I needed one more class, an elective, to graduate. I had to quickly decide as registration was ending. I saw a class that said, “Sign Language.” Having no frame of reference for American Sign Language, I did, however, have a frame of reference for billboards. I thought it was a class on the special language of gigantic freeway signs, and we would be doing a lot of letter design and painting, an easy A.
When I walked into the classroom, deaf students were talking to each other with their hands, and checking out the new hearing class members. Oh. I liked the teacher right away. I felt at home for some reason and settled into my seat.
The community college down the road had a new interpreter training program. The working interpreters there wore smocks with front side pockets. I thought, that wasn’t too stylish, but I liked the idea of being identified as an interpreter (luckily smocks have gone far, far away into the land of make believe).
My idea was to learn how to interpret, get my AA degree, and then work as a way to continue on to the University to finish my degree in English with an emphasis in teaching special education. Being an interpreter, I had about two or three years in mind. Turns out, I’ve been one a lot longer than that.

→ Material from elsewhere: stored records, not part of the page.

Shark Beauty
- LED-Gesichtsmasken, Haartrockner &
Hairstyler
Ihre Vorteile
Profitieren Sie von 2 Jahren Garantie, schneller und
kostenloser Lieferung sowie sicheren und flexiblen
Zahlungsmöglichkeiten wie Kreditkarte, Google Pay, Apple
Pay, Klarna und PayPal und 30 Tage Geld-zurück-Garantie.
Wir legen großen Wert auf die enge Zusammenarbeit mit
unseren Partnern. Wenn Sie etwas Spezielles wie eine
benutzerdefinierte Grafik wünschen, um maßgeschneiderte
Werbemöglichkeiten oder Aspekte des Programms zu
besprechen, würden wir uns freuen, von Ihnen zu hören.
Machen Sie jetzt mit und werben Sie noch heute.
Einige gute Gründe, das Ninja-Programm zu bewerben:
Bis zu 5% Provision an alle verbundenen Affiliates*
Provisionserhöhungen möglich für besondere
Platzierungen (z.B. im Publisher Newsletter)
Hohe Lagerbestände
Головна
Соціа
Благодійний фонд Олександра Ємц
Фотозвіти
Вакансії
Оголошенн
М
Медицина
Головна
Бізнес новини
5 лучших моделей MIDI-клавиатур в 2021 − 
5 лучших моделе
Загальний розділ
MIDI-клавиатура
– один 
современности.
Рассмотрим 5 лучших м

They say burn-out in the field can be at five years. So now I would say, I’m a little bit on the crispy side. Truthfully, I still like to interpret when a class is an hour, or if longer, I have a team. But I have put in my time, and my direction has changed. Yet, I’m still in for awhile.
Life has a way of taking the best of plans and scribbling all over them. In high school, I was on somewhat of a utility road with my nibs and ink pots. High school wasn’t the place where I learned too much. But it helped steer me into a life I would have not known, and I am delighted with that concept. I have things to write about now.